As of December 31, 2019, the Company had a working capital shortfall amounting to $59.8 million, primarily attributed to the Series A Debentures principal installment payment due on March 1, 2020. The Company made this payment on March 1, 2020. Accordingly, the Company does not view the working capital shortfall as a liquidity problem.

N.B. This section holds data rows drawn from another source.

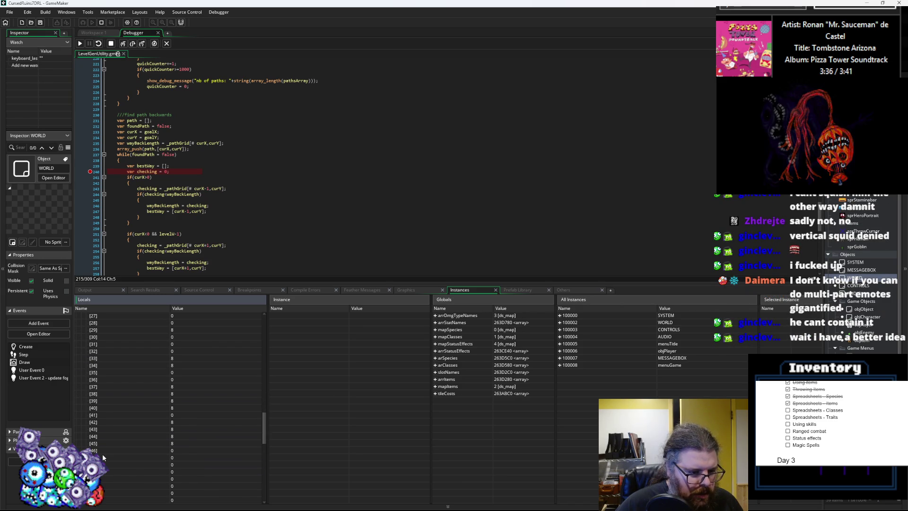
scroll(125, 439, "up", 12)
scroll(140, 440, "up", 3)
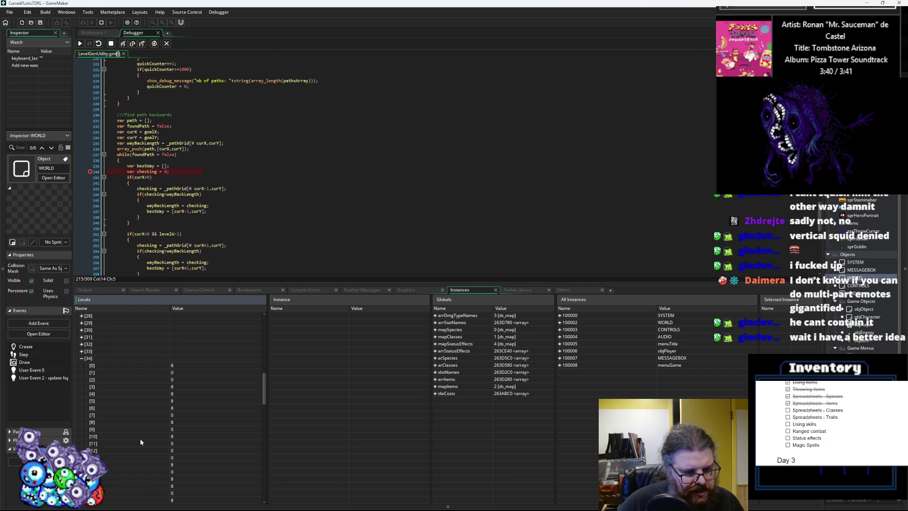
- Expand grid entries [33], [28], [21], [17] and [12] to read their cost values
left_click(81, 351)
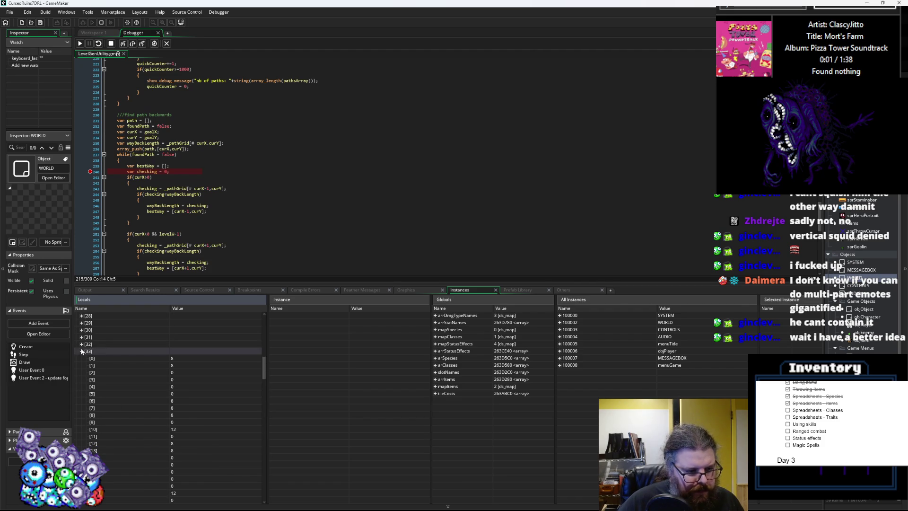
scroll(81, 351, "up", 3)
left_click(81, 372)
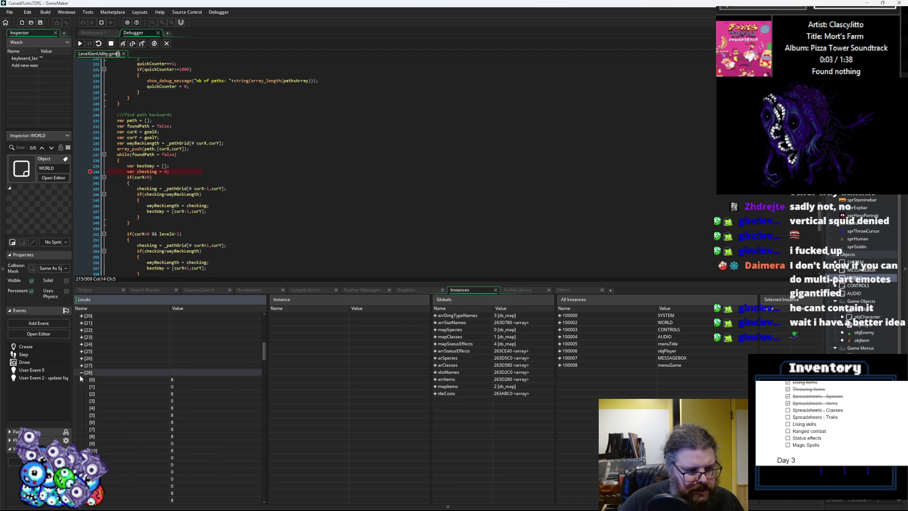
scroll(109, 401, "up", 2)
left_click(81, 366)
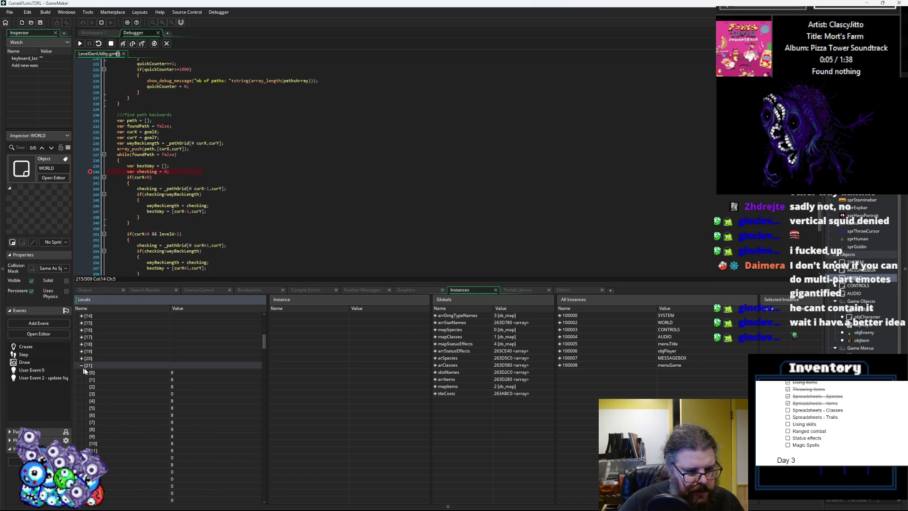
scroll(117, 390, "down", 7)
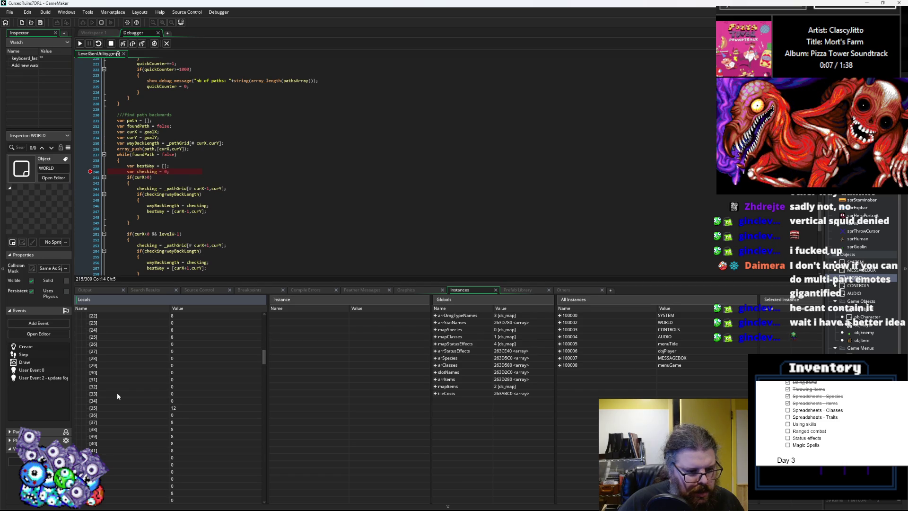
scroll(117, 393, "up", 8)
left_click(81, 366)
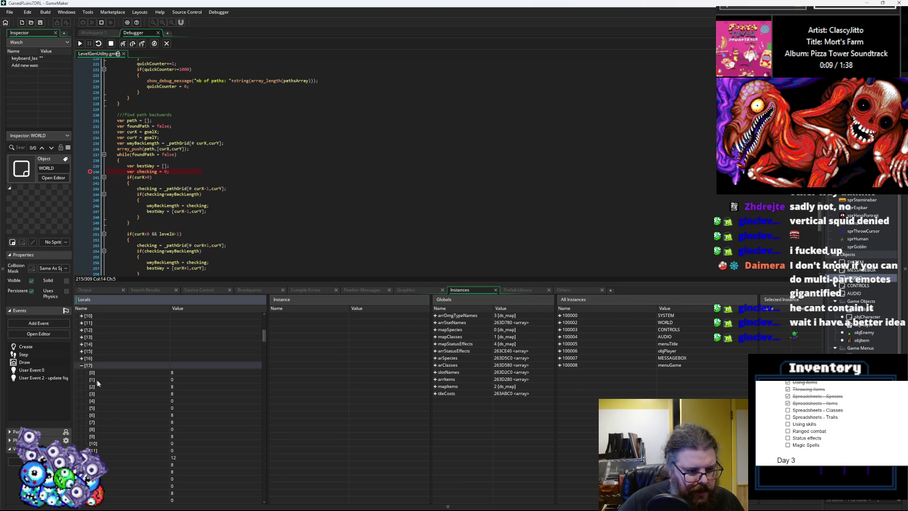
scroll(124, 407, "down", 7)
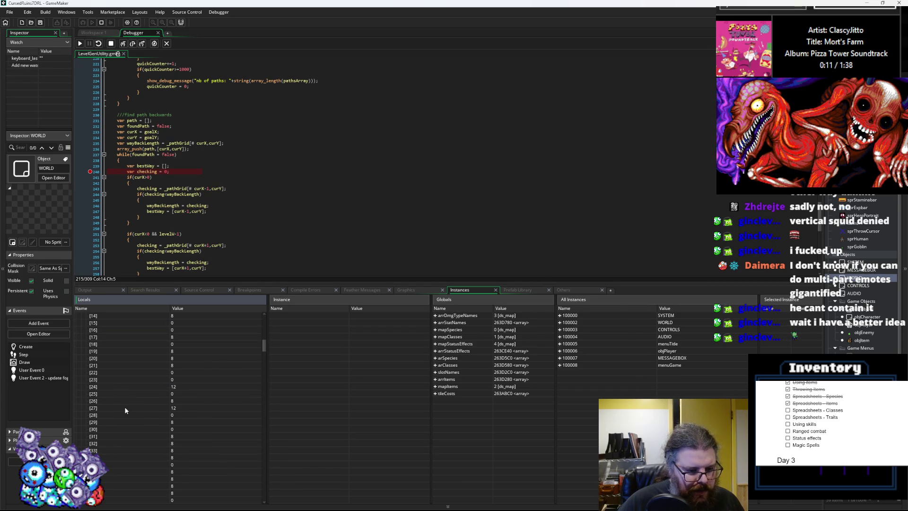
scroll(126, 410, "up", 8)
left_click(82, 359)
scroll(140, 416, "up", 4)
- Expand grid row [5], collapse rows [5], [17] and [21], then return to line 240
left_click(85, 430)
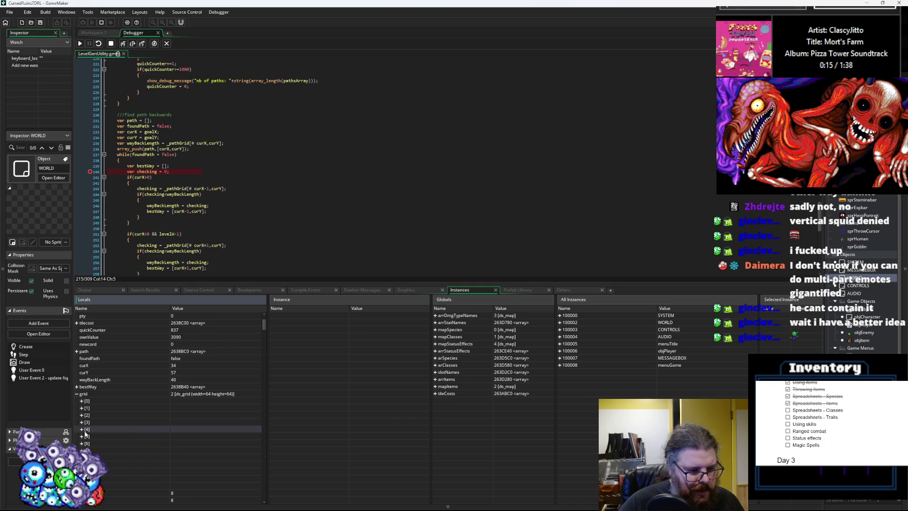
left_click(82, 436)
scroll(129, 441, "down", 5)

PACIFIC OAK SOR (BVI) HOLDNGS, LTD.
(Formerly known as KBS SOR (BVI) Holdings, Ltd.)
Additional Information
U.S. dollars in thousands
Series A Debentures
On March 1, 2020, the Company paid the second principal installment payment of 194.0 million Israeli new Shekels (approximately $55.9 million as of March 1, 2020)
Series B Debentures
On February 16, 2020, the Company issued 254.1 million Israeli new Shekels (approximately $74.1 million as of February 16, 2020) of Series B debentures to Israeli investors pursuant to a public offering registered with the Israel Securities Authority. The Series B Debentures will bear interest at the rate of 3.93% per year. The Series B Debentures have principal installment payments equal to 33.33% of the face amount of the Series B Debentures on January 31st of each year from 2024 to 2026.
Proposed Merger
On February 19, 2020, the Company, Pacific Oak SOR II, LLC, an indirect subsidiary of the Company’s (“Merger Sub”), and Pacific Oak Strategic Opportunity REIT II, Inc. (“POSOR II”) entered into an Agreement and Plan of Merger (the “Merger Agreement”). Subject to the terms and conditions of the Merger Agreement, POSOR II will merge with and into Merger Sub (the “Merger”), with Merger Sub surviving the Merger (the “Surviving Entity”), such that following the Merger, the Surviving Entity will continue as an indirect subsidiary of the Company’s. In accordance with the applicable provisions of the Maryland General Corporation Law, the separate existence of POSOR II shall cease. At the effective time of the Merger and subject to the terms and conditions of the Merger Agreement, each issued and outstanding share of POSOR II’s common stock (or a fraction thereof), $0.01 par value per share, will be converted into the right to receive 0.9643 shares of the Company’s common stock, par value $0.01 per share. The combined company after the Merger will retain the name “Pacific Oak Strategic Opportunity REIT, Inc.” The Merger is intended to qualify as a “reorganization” under, and within the meaning of, Section 368(a) of the Internal Revenue Code of 1986, as amended.
Hedge
On March 16, 2020, the Company entered into a foreign currency collar with an aggregate Israeli new Shekels notional amount of 418.0 million which expires on September 16, 2020. The foreign currency collar consists of a purchased call option to buy Israeli new Shekels at 3.5875 and a sold put option to sell the Israeli new Shekels at 3.725. The foreign currency collar is intended to permit the Company to exchange, on the settlement date of the collar, 418.0 million Israeli new Shekels for an amount ranging from $112.2 million to $116.5 million. On March 17, 2020, the Company entered into a foreign currency collar with an aggregate Israeli new Shekels notional amount of 380.0 million which expires on September 16, 2020. The foreign currency collar consists of a purchased call option to buy Israeli new Shekels at 3.700 and a sold put option to sell the Israeli new Shekels at 3.820. The foreign currency collar is intended to permit the Company to exchange, on the settlement date of the collar, 380.0 million Israeli new Shekels for an amount ranging from $99.5 million to $102.7 million
COVID-19
The recent global outbreak of COVID-19 (more commonly known as the Coronavirus) has significantly disrupted economic markets and impacted commercial activity worldwide, including the US, and the prolonged economic impact is uncertain. Some economists and major investment banks have expressed concern that the continued spread of the virus globally will lead to a world-wide economic downturn. Customers and potential customers of the properties we own could be adversely affected by the disruption to business caused by the global outbreak of the Coronavirus. This could lead to similar negative impacts on our business.